Dr Waite: The first piece of advice would be certainly to keep that appointment for your third dose when it comes up.

The boosters and vaccines are one part of the puzzle for keeping us all safe at the moment and it's important that we all think about how we take steps to look after each other.

First of all, if you have symptoms, absolutely you should be staying at home, wait for a PCR and wait for the result of that PCR.

All of us now have access to a lateral flow device test. Take these if you're going out, if you're going socialising, if you're going to see friends and family, it will help us keep one another safe if you have no symptoms. And then there's the really important stuff about ventilation and wearing masks, that's about how fresh the air is and how we're making sure that we're not breathing out Covid particles unknowingly.

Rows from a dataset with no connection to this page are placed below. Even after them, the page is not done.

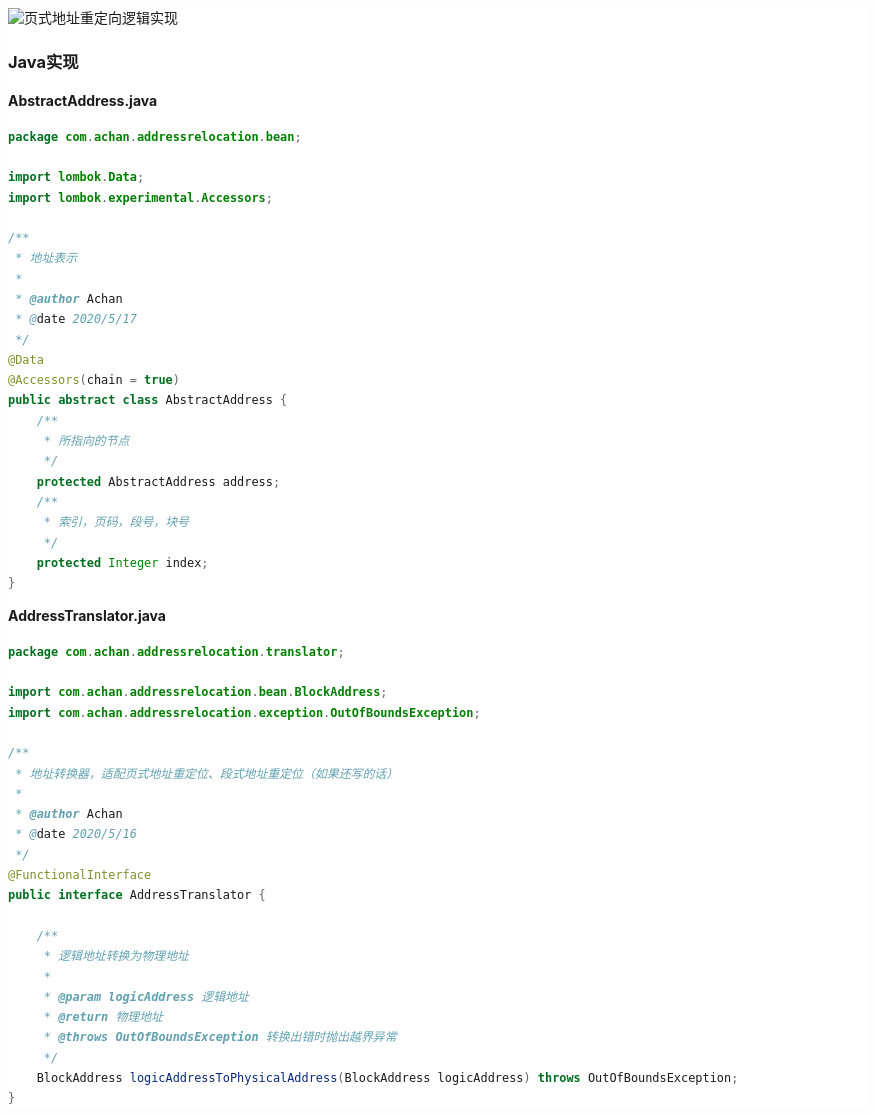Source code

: ![页式地址重定向逻辑实现](https://cdn.achanyao.com/image/blog/页式地址重定向逻辑实现.png)

### Java实现

**AbstractAddress.java**

```java
package com.achan.addressrelocation.bean;

import lombok.Data;
import lombok.experimental.Accessors;

/**
 * 地址表示
 *
 * @author Achan
 * @date 2020/5/17
 */
@Data
@Accessors(chain = true)
public abstract class AbstractAddress {
    /**
     * 所指向的节点
     */
    protected AbstractAddress address;
    /**
     * 索引，页码，段号，块号
     */
    protected Integer index;
}
```

**AddressTranslator.java**

```java
package com.achan.addressrelocation.translator;

import com.achan.addressrelocation.bean.BlockAddress;
import com.achan.addressrelocation.exception.OutOfBoundsException;

/**
 * 地址转换器，适配页式地址重定位、段式地址重定位（如果还写的话）
 *
 * @author Achan
 * @date 2020/5/16
 */
@FunctionalInterface
public interface AddressTranslator {

    /**
     * 逻辑地址转换为物理地址
     *
     * @param logicAddress 逻辑地址
     * @return 物理地址
     * @throws OutOfBoundsException 转换出错时抛出越界异常
     */
    BlockAddress logicAddressToPhysicalAddress(BlockAddress logicAddress) throws OutOfBoundsException;
}
```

All of those are steps that we can take to protect one another as well as to protect ourselves.

Question: I'm going to see Jane McDonald at Leeds Arena on Sunday. How big is the risk sitting with 12,000 other people? I've had my booster and I know everyone has to have a Covid pass and wear masks but I'm still worried about catching Covid and having to isolate over Christmas.

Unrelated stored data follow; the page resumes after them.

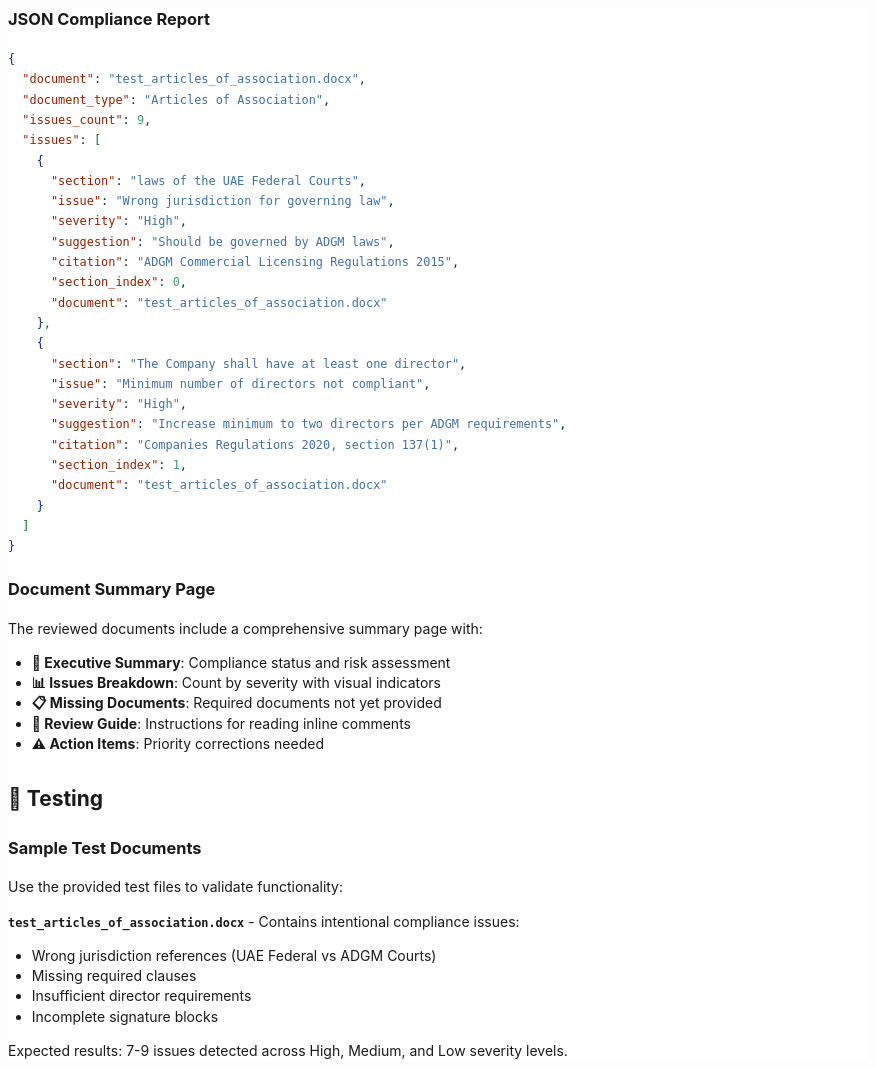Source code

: ### JSON Compliance Report
```json
{
  "document": "test_articles_of_association.docx",
  "document_type": "Articles of Association", 
  "issues_count": 9,
  "issues": [
    {
      "section": "laws of the UAE Federal Courts",
      "issue": "Wrong jurisdiction for governing law",
      "severity": "High",
      "suggestion": "Should be governed by ADGM laws",
      "citation": "ADGM Commercial Licensing Regulations 2015",
      "section_index": 0,
      "document": "test_articles_of_association.docx"
    },
    {
      "section": "The Company shall have at least one director",
      "issue": "Minimum number of directors not compliant", 
      "severity": "High",
      "suggestion": "Increase minimum to two directors per ADGM requirements",
      "citation": "Companies Regulations 2020, section 137(1)",
      "section_index": 1,
      "document": "test_articles_of_association.docx"
    }
  ]
}
```

### Document Summary Page
The reviewed documents include a comprehensive summary page with:

- **🎯 Executive Summary**: Compliance status and risk assessment
- **📊 Issues Breakdown**: Count by severity with visual indicators
- **📋 Missing Documents**: Required documents not yet provided
- **📖 Review Guide**: Instructions for reading inline comments
- **⚠️ Action Items**: Priority corrections needed

## 🧪 Testing

### Sample Test Documents

Use the provided test files to validate functionality:

**`test_articles_of_association.docx`** - Contains intentional compliance issues:
- Wrong jurisdiction references (UAE Federal vs ADGM Courts)
- Missing required clauses
- Insufficient director requirements
- Incomplete signature blocks

Expected results: 7-9 issues detected across High, Medium, and Low severity levels.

Dr Jarvis: My personal feeling, it's your choice - I'm not doing it. And if people come to me and say 'would you do it yourself or do you advise me not to do it,' all I can say is I am choosing not to do it. There are ways that you can reduce the risk - lateral flow and face coverings will help - with that but people take their face coverings off a lot, people wear them underneath the noses.

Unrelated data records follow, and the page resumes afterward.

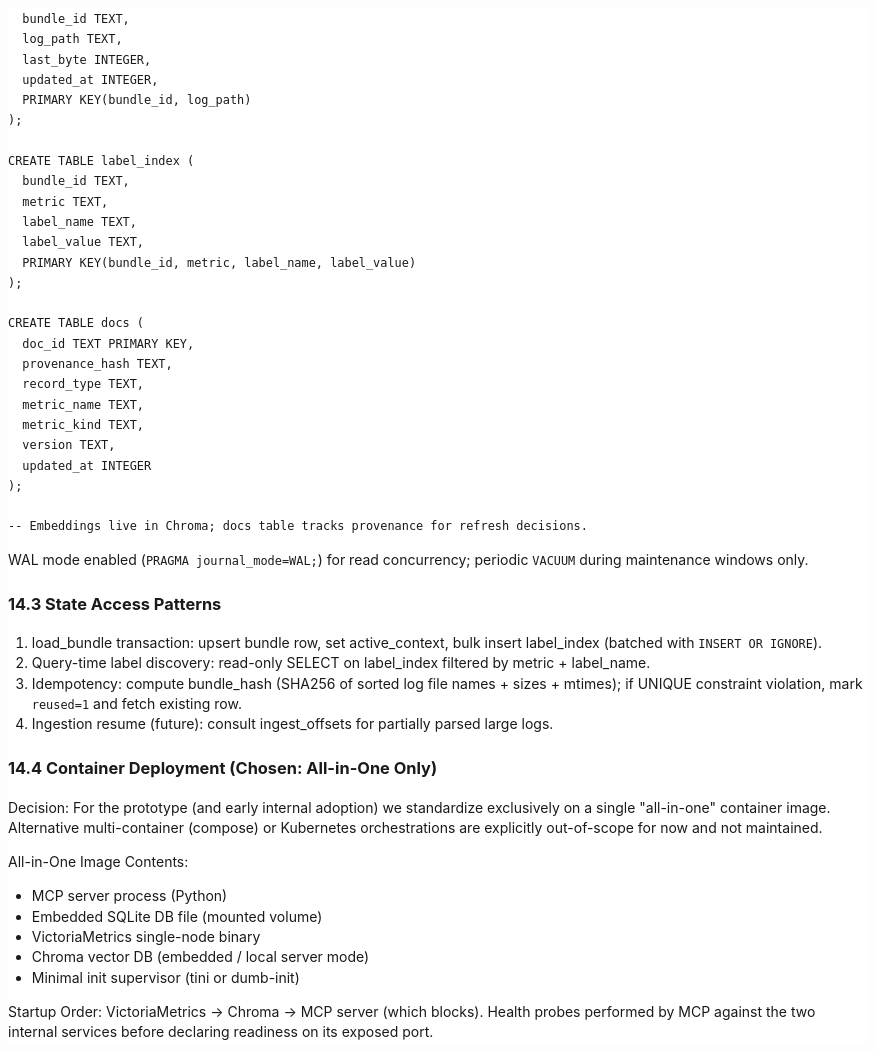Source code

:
 ```
  bundle_id TEXT,
  log_path TEXT,
  last_byte INTEGER,
  updated_at INTEGER,
  PRIMARY KEY(bundle_id, log_path)
);

CREATE TABLE label_index (
  bundle_id TEXT,
  metric TEXT,
  label_name TEXT,
  label_value TEXT,
  PRIMARY KEY(bundle_id, metric, label_name, label_value)
);

CREATE TABLE docs (
  doc_id TEXT PRIMARY KEY,
  provenance_hash TEXT,
  record_type TEXT,
  metric_name TEXT,
  metric_kind TEXT,
  version TEXT,
  updated_at INTEGER
);

-- Embeddings live in Chroma; docs table tracks provenance for refresh decisions.
```
WAL mode enabled (`PRAGMA journal_mode=WAL;`) for read concurrency; periodic `VACUUM` during maintenance windows only.

### 14.3 State Access Patterns
1. load_bundle transaction: upsert bundle row, set active_context, bulk insert label_index (batched with `INSERT OR IGNORE`).
2. Query-time label discovery: read-only SELECT on label_index filtered by metric + label_name.
3. Idempotency: compute bundle_hash (SHA256 of sorted log file names + sizes + mtimes); if UNIQUE constraint violation, mark `reused=1` and fetch existing row.
4. Ingestion resume (future): consult ingest_offsets for partially parsed large logs.

### 14.4 Container Deployment (Chosen: All-in-One Only)
Decision: For the prototype (and early internal adoption) we standardize exclusively on a single "all-in-one" container image. Alternative multi-container (compose) or Kubernetes orchestrations are explicitly out-of-scope for now and not maintained.

All-in-One Image Contents:
- MCP server process (Python)
- Embedded SQLite DB file (mounted volume)
- VictoriaMetrics single-node binary
- Chroma vector DB (embedded / local server mode)
- Minimal init supervisor (tini or dumb-init)

Startup Order: VictoriaMetrics → Chroma → MCP server (which blocks). Health probes performed by MCP against the two internal services before declaring readiness on its exposed port.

A GP administers the Covid booster jab Credit: PA

Question: We haven't been told whether children are going to get a booster but even if that does come into the plan in the future, we're going to be too late against Omicron. What's your advice on that?

Dr Waite: There's a process to go through before we get to a decision about boosters.

The steps there are, first of all the MHRA, that's the Medicine, Healthcare and Regulatory Agency, who look at any given vaccine and decide on whether or not it is safe and whether it is effective. Once a vaccine or any medication has passed that stage the JCVI, that's the Joint Committee on Vaccines and Immunisation will then say what's the best way of deploying this vaccine in the population in order to make sure that it offers the greatest possible level of protection.

The JCVI will make a decision on whether we should have boosters in people below the age of 18 but at the moment, the focus in children is very much on those first and second doses because of course you can't have a booster until that primary course is complete.

Question: My 25-year-old daughter is a teacher and had a second vaccine eight months ago. At the time she was working with a vulnerable child so had to have it early. She's called 119 and she now can't get the booster. So what's your advice for her? Is it the same thing that she will have a little bit of protection anyway.

Dr Jarvis: She should have protection against severe illness but she's quite right, eight months on, it's going to be significantly less. So I would strongly advise that she might want to look around. There are a lot of walk in centres which are currently offering it and we know that the availability is going to be ramped up dramatically in the next few days, both for GP led centres for pharmacists who are coming online and through walking centre. So try one of those.